**Source document**
# cold water livebearers?



## grendel9

Hi all,

I just joined the forum, and I'm in the process of setting up a tank for a couple of dojo loaches. This will be my first tank in a few years. In the past, I've kept various species of livebearers - guppies, mollies, platies, swordtails. I recently read that dojo loaches prefer colder water, so I'm going to set them up that way, but I'd like to give them some livebearer tank mates if I can. I also read that guppies can do well in cold water. Can anyone verify this? Or possibly suggest a different type of livebearer for the situation? Or tell me to forget them altogether? 

Thanks,
S.


----------



## Fishy Freak

I've kept guppys without heaters but on really cold nights, can be deaths, I wouldn't say they do well but can tolerate lower temps, if you had a heater set to low setting so tank wont get too cold it could work with them.


----------



## hXcChic22

We've always kept our dojos in tropically-heated tanks. According to loaches.com, they can be in water from 50-77 degrees. Our tanks are in the high 70s and they seem to thrive. We have a big brown dojo and two small goldens right now.

**Challenge**
Extend the forum thread on cold-water livebearers for dojo loaches, starting after its final post. The items come from a separate source and are unrelated to the forum thread on cold-water livebearers.

**Stored rows**
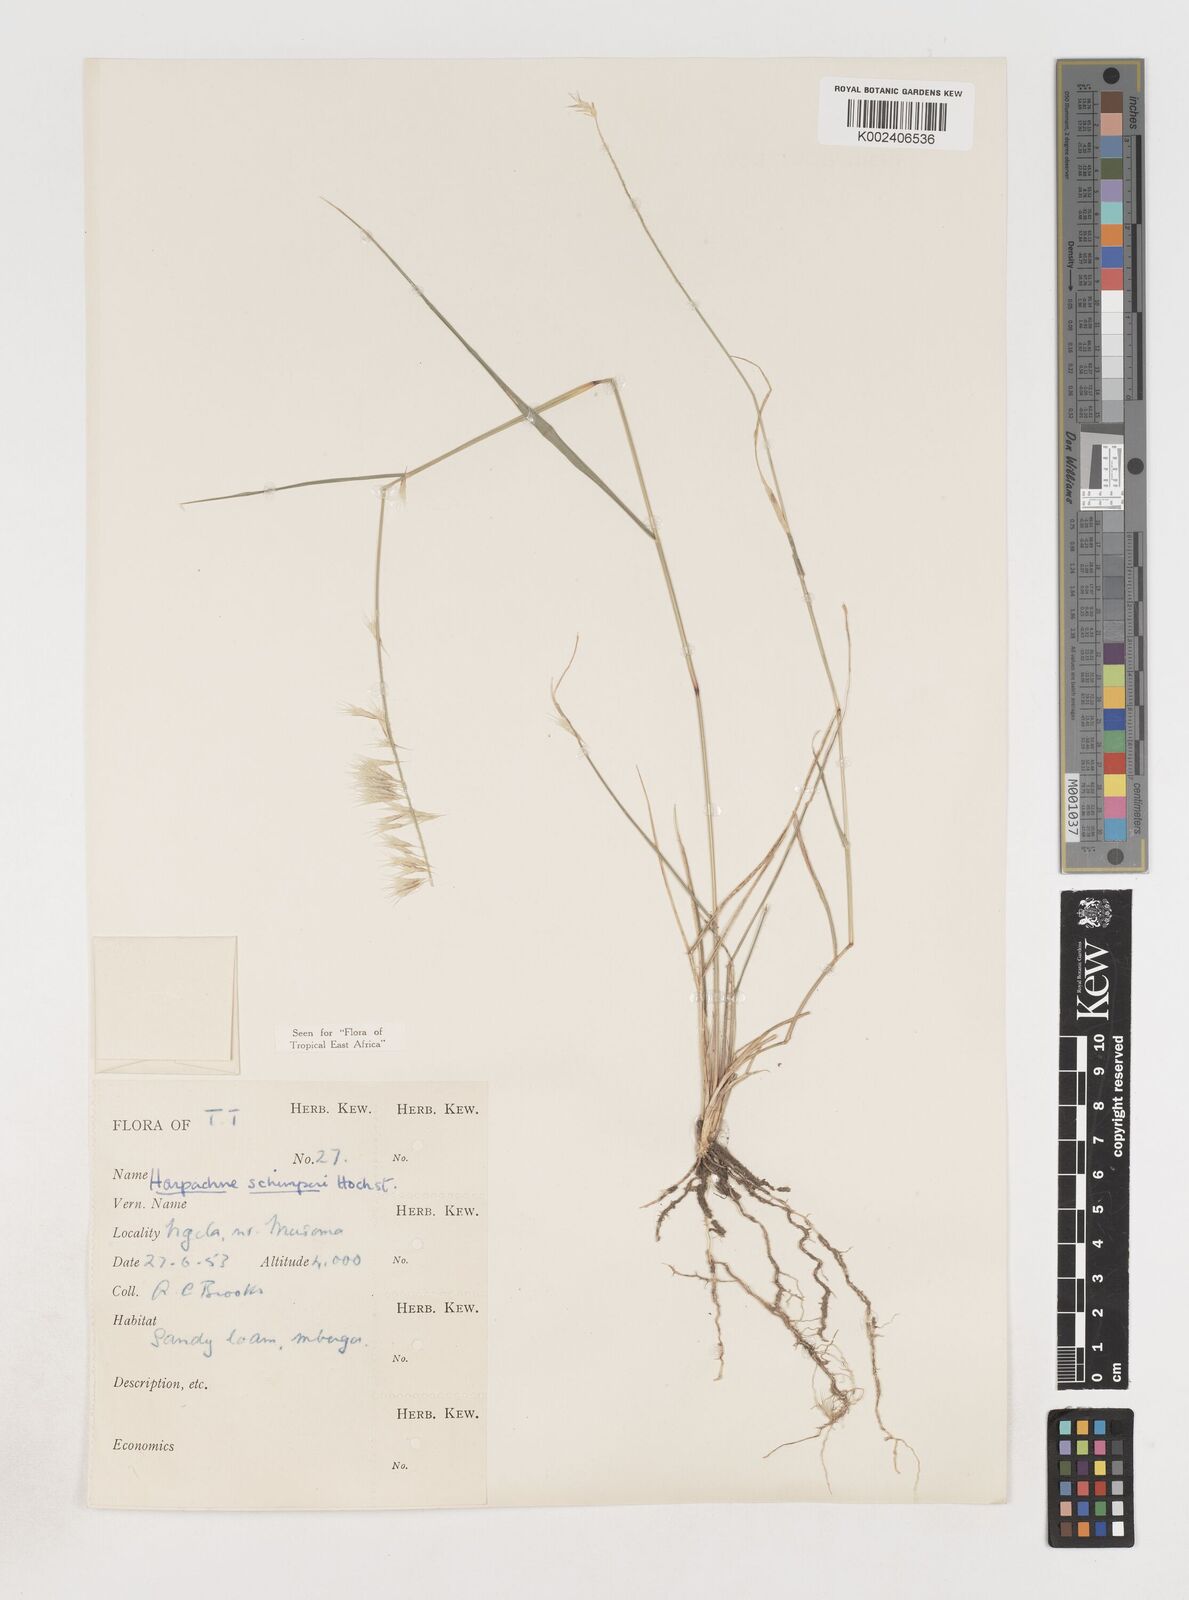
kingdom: Plantae
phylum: Tracheophyta
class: Liliopsida
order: Poales
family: Poaceae
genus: Harpachne
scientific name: Harpachne schimperi
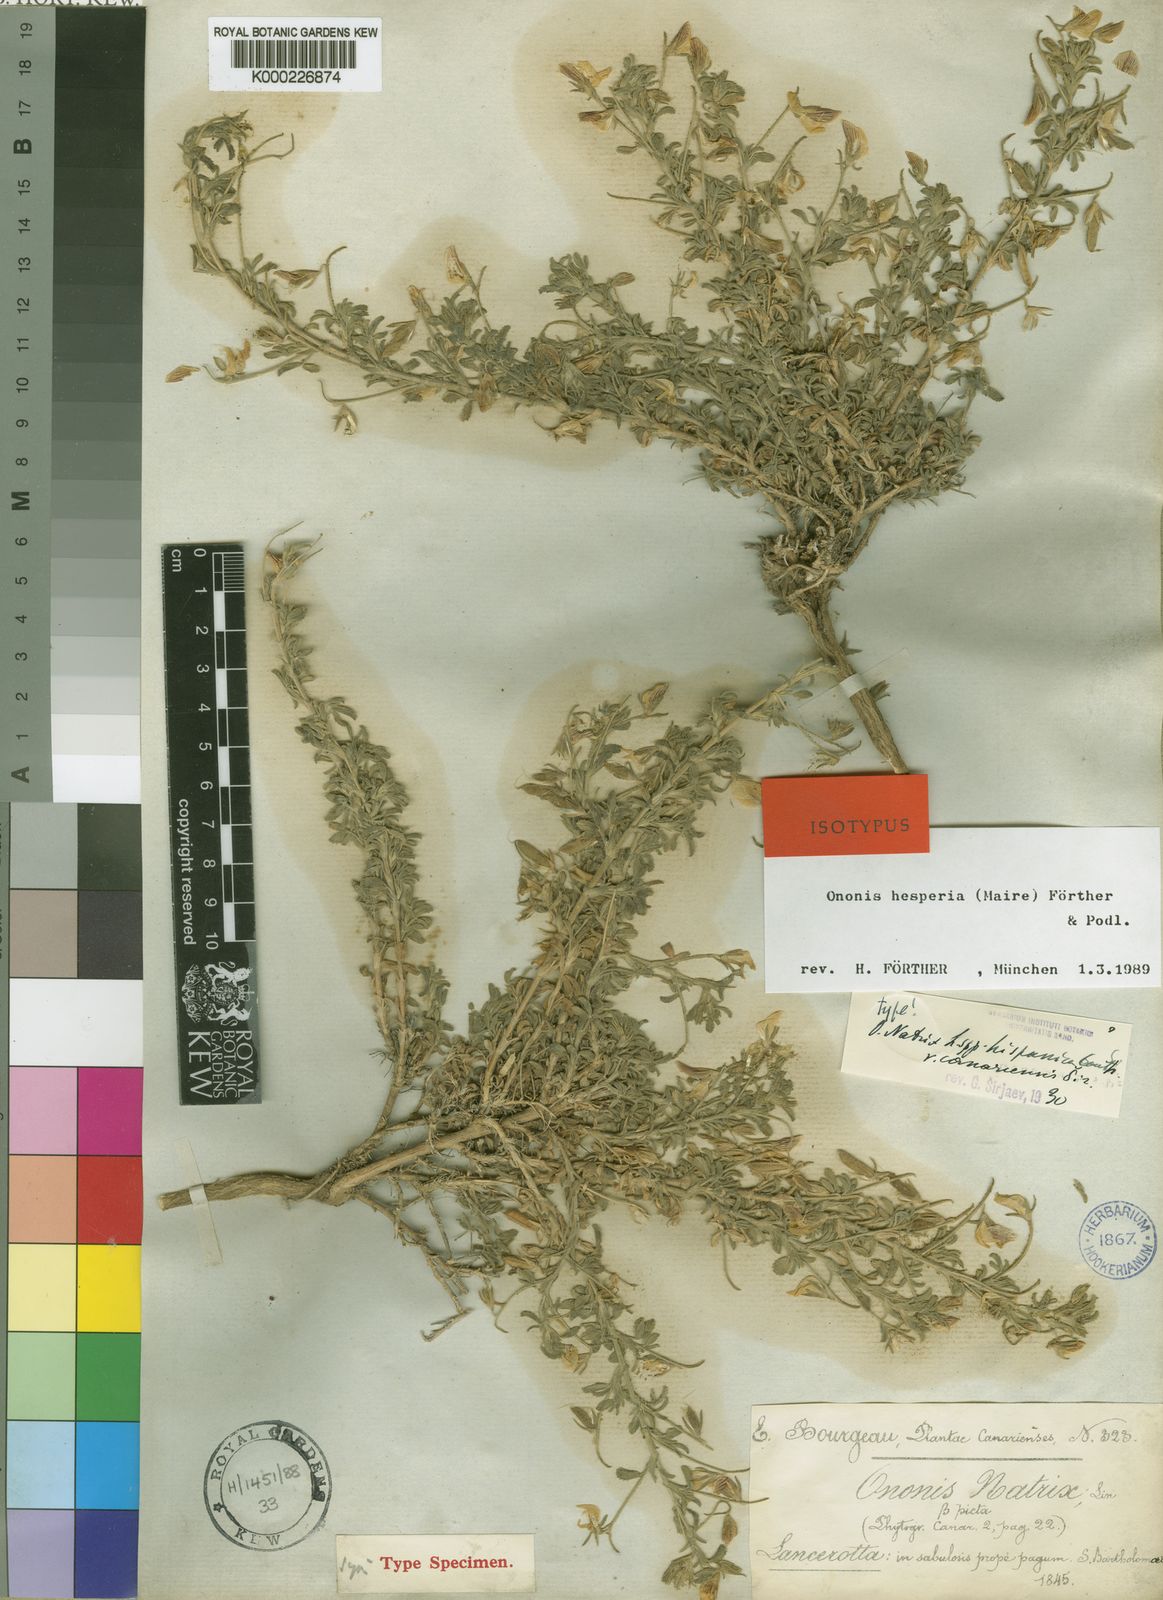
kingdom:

**Result**
----------



## Fishy Freak

Another thought with guppys is would they be small enought to be eaten? Also would the tank have fast moving water for the loaches, Male Gyppys would find it hard to swim in that, prehaps a heater and platys or swords would be better.


----------



## fish1

Gyppys can be kept as low as 68f. / 20c.degrees


----------



## grendel9

Thanks everyone for the responses.

I know that the dojos can live at the higher temps, but it seems that they really thrive at the lower ones. I'll have a heater for safety, but if the guppies can do well at the cooler temp, I think I'll go that route. I'll try it out with just a few to start, of course.

This is such a great forum!!

S.


----------



## hXcChic22

Fishy Freak said:


> Another thought with guppys is would they be small enought to be eaten? Also would the tank have fast moving water for the loaches, Male Gyppys would find it hard to swim in that, prehaps a heater and platys or swords would be better.


Most loaches don't need fast moving water, they just like high oxygenation. There's a difference. There ARE some loaches that prefer fast moving water, like hillstreams, but that's beside the point. 

And unless you starve the poor things, I could see no reason why guppies (other than fry, possibly) would be in danger. Dojos take a long time to grow large, and even then, they're not hunters. They're bottom foragers.


----------



## Fishy Freak

Ok thanks I wasn't sure how predtory they would be.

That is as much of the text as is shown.